Now, let $\mathcal{X}_0$ be a set of size $\left\lfloor c n^{-2}\binom{n}{r}\right\rfloor$ for which $a(\mathcal{X}) + 2b(\mathcal{X}) < \tfrac{1}{2}|\mathcal{X}_0|$. We now remove from $\mathcal{X}_0$ one of the two sets $U_1,U_2$ for each pair contributing to $a(\mathcal{X}_0)$, and two of the sets $K \cup P_i \cup P_j$ for each tuple $(K,P_1,P_2,P_3,P_4)$ contributing to $b(\mathcal{X}_0)$. This leaves a subset $\mathcal{X}_0’$ of $\mathcal{X}_0$ of size $\tfrac{1}{2}|\mathcal{X}_0| \approx \tfrac{1}{2}cn^{-2}\binom{n}{r} = 0.2n^{-2}\binom{n}{r}$. By construction and Lemma 1, $\mathcal{X}_0’$ is the set of nonbases of a rank-$r$ Ingleton sparse paving matroid on $[n]$. However (and this is where condition (2) needed to be strengthened slightly), so are all subsets of $\mathcal{X}_0’$. This puts the size of $\mathcal{X}_0’$ in the exponent; there are therefore at least $2^{0.2n^{-2}\binom{n}{n/2}}$ Ingleton sparse paving matroids on $[n]$, as required.

References

  1. A.W. Ingleton. Representation of matroids. In D.J.A Welsh, editor, Combinatorial mathematics and its applications (Proceedings of a conference held at the Mathematical Institute, Oxford, from 7-10 July, 1969). Academic Press, 1971.
  2. P. Vámos. The missing axiom of matroid theory is lost forever. J. London Math. Soc. 18 (1978), 403-408
  3. D. Mayhew, M. Newman and G. Whittle. Yes, the “missing axiom” of matroid theory is lost forever, arXiv:1412.8399
  4. D. Mayhew, M. Newman and G. Whittle. On excluded minors for real-representability. J. Combin. Theory Ser. B 66 (2009), 685-689. 
  5. A. Cameron. Kinser inequalities and related matroids. Master’s Thesis, Victoria University of Wellington. Also available at arXiv:1401.0500
  6. P. Nelson. Almost all matroids are non-representable. arXiv:1605.04288
  7. P. Nelson and J. van der Pol. Doubly exponentially many Ingleton matroids. arXiv:1710.01924
  8. D. Mayhew and G.F. Royle. Matroids with nine elements. J. Combin. Theory Ser. B 98 (2008), 882-890.
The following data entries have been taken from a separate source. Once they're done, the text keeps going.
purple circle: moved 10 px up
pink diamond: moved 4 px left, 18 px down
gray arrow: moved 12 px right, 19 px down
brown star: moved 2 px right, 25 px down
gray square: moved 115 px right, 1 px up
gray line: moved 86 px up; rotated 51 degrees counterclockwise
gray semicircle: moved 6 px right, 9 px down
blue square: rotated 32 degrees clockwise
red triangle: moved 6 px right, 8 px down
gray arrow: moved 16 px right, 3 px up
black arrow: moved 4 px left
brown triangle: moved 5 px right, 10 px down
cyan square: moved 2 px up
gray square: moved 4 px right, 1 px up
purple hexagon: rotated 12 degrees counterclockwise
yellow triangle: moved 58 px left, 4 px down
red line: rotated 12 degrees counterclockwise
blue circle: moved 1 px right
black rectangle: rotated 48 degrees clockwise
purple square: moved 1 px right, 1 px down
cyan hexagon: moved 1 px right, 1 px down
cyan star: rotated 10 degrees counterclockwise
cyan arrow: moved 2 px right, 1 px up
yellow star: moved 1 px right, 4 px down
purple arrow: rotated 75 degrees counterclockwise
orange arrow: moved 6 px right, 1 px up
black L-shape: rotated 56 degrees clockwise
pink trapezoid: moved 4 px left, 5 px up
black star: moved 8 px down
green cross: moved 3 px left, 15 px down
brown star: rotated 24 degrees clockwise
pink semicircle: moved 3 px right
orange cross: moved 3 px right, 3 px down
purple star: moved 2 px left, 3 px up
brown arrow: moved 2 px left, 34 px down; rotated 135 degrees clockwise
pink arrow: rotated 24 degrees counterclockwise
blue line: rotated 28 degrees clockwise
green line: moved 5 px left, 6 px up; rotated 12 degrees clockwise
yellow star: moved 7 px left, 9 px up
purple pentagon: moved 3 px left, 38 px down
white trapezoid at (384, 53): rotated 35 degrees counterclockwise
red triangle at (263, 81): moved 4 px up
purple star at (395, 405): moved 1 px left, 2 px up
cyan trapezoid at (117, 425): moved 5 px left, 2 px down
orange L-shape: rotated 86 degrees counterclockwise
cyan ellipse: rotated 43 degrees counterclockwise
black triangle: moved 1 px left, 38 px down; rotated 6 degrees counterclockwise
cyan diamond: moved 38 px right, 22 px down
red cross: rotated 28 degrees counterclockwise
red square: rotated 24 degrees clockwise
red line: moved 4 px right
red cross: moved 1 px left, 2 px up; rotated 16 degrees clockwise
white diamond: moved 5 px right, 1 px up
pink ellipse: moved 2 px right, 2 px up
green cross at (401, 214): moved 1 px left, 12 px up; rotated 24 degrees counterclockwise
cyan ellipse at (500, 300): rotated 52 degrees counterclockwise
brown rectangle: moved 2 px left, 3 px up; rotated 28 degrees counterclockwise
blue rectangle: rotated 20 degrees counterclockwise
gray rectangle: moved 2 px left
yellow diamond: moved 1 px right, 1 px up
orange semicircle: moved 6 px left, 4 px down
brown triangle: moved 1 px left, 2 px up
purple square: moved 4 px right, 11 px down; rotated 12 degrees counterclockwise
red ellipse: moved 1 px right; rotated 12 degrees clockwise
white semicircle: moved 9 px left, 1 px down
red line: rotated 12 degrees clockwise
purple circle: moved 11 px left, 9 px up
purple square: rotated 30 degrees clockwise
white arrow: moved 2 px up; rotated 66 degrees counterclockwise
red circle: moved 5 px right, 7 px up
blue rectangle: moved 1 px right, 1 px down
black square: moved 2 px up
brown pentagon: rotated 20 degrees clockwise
2 thoughts on “Lots of Ingleton Matroids

  1. Great blog post, Peter!

    The proof of your final claim shows that there are very many sp matroids (at least $c n^{-2}\binom{n}{n/2}$ in the exponent) so that each minor on $m=8$ elements of rank $s=4$ has at most $k=4$ nonbases. What function $k=k(m,s)$ makes this true in general?

    (Point 2 just above that claim seems to have swallowed some surrounding text.)

    • Thanks for the correction.

      I don’t think our result quite shows that, since we only forbid $5$- and $6$-tuples of nonbases in a specific structure; potentially we still keep rank-$4$ minors on eight elements with $> 4$ nonbases that are not Vamos-like.

      However, I’ve thought about similar questions, and I think it should be the case that there is some constant $\alpha > 0$ so that there are a lot of matroids whose $m$-element minors all have at most $\alpha m$ nonbases; for $s \approx m/2$ this is very few indeed.

      In fact, I think we can show, by sampling from the Graham/Sloane construction instead of the whole Johnson graph, that for a worse value of $\alpha$, the same statement holds when $n^{-2}$ is replaced with $n^{-h}$ for any $h$ strictly greater than $1$.

      This is certainly eroding my belief in the conjecture that for sparse paving $N$, almost every matroid contains $N$ as a minor.